Joseph, le grand fils de vingt ans, qui a pris ses distances à l'égard de la mère,qui est très protecteur de sa jeune soeur Suzanne, qui vit un peu comme un sauvage, de chasse et de pêche, et qui découvrira l'amour fou dans la ville de Ram en la personne d'une belle femme mariée.
Suzanne, l'adolescente rêveuse, qui attend souvent sur un pont qu'un homme s'arrête et l'emmène au loin, qui sera courtisée par un certain Monsieur Jo, un jeune chinois très riche, mais laid, qui la couvrira de cadeaux, jusqu'à une belle bague de diamants, mais auquel Suzanne se refusera toujours, l'autorisant seulement à ce qu'il puisse la voir nue dans sa salle de bain (allusion biblique à Suzanne au bain?); Suzanne qui découvrira le plaisir sexuel avec un voisin coureur de femmes, Agosti, mais pas l'amour.

L'histoire, que je ne dévoile pas ici, est parfaitement construite, passant de la vie dans la concession et de la parade amoureuse de Monsieur Jo, à un séjour dans la grande ville où la mère tente de vendre une bague de diamants, puis à un retour douloureux dans la concession.
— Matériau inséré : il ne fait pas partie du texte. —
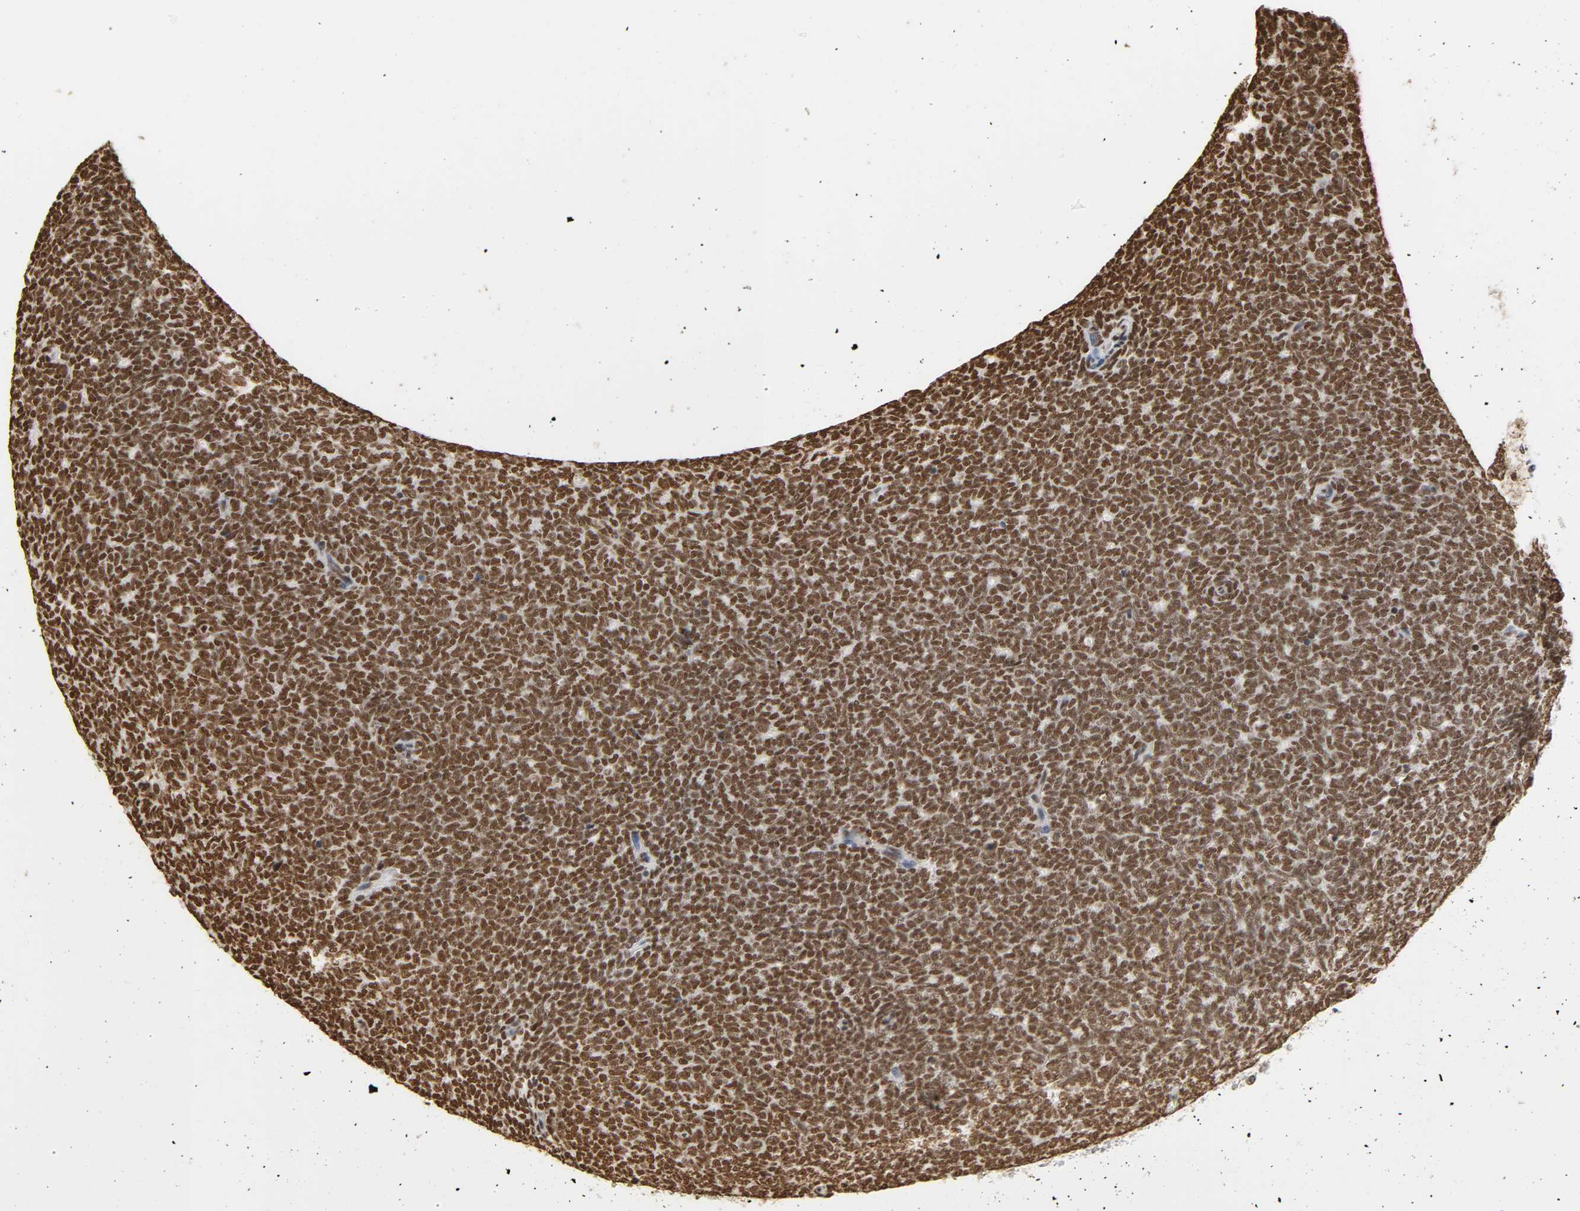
{"staining": {"intensity": "strong", "quantity": ">75%", "location": "nuclear"}, "tissue": "renal cancer", "cell_type": "Tumor cells", "image_type": "cancer", "snomed": [{"axis": "morphology", "description": "Neoplasm, malignant, NOS"}, {"axis": "topography", "description": "Kidney"}], "caption": "Immunohistochemistry (DAB (3,3'-diaminobenzidine)) staining of human malignant neoplasm (renal) demonstrates strong nuclear protein positivity in about >75% of tumor cells. The protein is shown in brown color, while the nuclei are stained blue.", "gene": "HNRNPC", "patient": {"sex": "male", "age": 28}}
Il y a une description magnifique de l'ambiance des lieux, d'un côté celle de la ville avec tous ses attraits, ses beaux quartiers, ses cinémas qui sont une révélation pour Suzanne, ses riches qui se noient dans l'alcool et l'opium, et de l'autre celle de la campagne avec la misère des paysans, leurs enfants qui meurent par centaines de dénutrition et d'infections.

Il y a enfin le style de la narration, dans laquelle apparaît cette façon de répéter des thèmes comme des leitmotivs, et, un peu, cette façon de dire sans vraiment dire qui fera toute la beauté de l'écriture des chefs-d'oeuvre de Duras.

En conclusion, un très beau roman, certes chargé de misère et de désespoir, mais aussi de tendresse et d'amour.